The first detailed description of the castle was written in 1480.[7] By the time the antiquary John Leland visited c.1540, Bristol castle was showing signs of neglect. It had "two courts, and in the north-west part of the outer court there is a large keep with a dungeon, said to have been built of stone brought by the red Earl of Gloucester from Caen in Normandy. In the other court is an attractive church and many domestic quarters, with a great gate on the south side, a stone bridge and three ramparts on the left bank leading to the mouth of the Frome. Many towers still stand in both the courts, but they are all on the point of collapse."[8]

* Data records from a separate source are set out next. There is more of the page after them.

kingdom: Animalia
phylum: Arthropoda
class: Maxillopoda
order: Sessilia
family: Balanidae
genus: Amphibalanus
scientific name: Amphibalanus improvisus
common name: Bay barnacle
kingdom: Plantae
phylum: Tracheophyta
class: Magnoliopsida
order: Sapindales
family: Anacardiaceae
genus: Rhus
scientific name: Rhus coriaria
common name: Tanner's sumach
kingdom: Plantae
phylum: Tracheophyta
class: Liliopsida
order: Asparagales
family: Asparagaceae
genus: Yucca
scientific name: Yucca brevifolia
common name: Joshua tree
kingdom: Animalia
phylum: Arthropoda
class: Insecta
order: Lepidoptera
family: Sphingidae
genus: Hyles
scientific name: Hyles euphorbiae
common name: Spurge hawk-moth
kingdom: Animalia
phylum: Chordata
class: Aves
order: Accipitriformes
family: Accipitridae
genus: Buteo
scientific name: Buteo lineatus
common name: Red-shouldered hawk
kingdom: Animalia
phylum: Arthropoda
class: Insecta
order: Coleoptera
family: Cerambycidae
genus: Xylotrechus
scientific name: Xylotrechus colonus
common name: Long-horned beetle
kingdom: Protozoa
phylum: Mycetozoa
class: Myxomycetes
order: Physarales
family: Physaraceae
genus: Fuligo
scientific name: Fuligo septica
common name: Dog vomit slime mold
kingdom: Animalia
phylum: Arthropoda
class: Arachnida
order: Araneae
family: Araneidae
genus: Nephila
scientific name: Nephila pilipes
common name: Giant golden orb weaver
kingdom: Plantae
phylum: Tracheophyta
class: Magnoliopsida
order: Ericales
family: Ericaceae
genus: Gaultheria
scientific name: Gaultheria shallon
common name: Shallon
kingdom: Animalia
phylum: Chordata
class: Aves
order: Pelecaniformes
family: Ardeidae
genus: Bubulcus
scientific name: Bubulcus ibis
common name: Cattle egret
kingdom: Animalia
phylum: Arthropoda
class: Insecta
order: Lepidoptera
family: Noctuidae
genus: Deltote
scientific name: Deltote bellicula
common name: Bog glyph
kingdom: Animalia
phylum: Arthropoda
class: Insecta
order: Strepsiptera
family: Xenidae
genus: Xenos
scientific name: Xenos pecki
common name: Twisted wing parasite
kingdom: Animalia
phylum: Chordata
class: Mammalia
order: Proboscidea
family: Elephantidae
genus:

The castle was demolished in 1656, according to Millerd's map of Bristol (above). However one octagonal tower survived until it was torn down in 1927. It was sketched by Samuel Loxton in 1907 [9]

Notes

  1. ^ Anglo-Saxon Chronicle.
  2. ^ G.E.C[okayne], The Complete Peerage, 2nd edn. ed. V. Gibbs (London 1910-59).
  3. ^ Gesta Stephani ed. and trans. K.R. Potter (Oxford : Clarendon Press, 1976), pp. 37-8, 43-4.
  4. ^ William of Malmesbury, The Historia Novella, trans. K. R. Potter (London : T. Nelson, 1955), p.50.
  5. ^ Accounts of the Constables of Bristol Castle in the Thirteenth and Early Fourteenth Centuries ed. Margaret Sharp (Bristol Record Society 1982), p. xviii.
  6. ^ H.M. Colvin, The History of the King's Works, vol. 2 (1963), pp. 578-9.
  7. ^ William Worcestre, The Topography of Medieval Bristol, Bristol Record Society vol. 51 (2000), nos. 396, 422.
  8. ^ John Leland's Itinerary: Travels in Tudor England, ed. John Chandler (Sutton Publishing: Stroud, 1993), pp. 178-9.
  9. ^ George Frederick Stone, Bristol As It Was And As It Is (Bristol 1909), p. 99.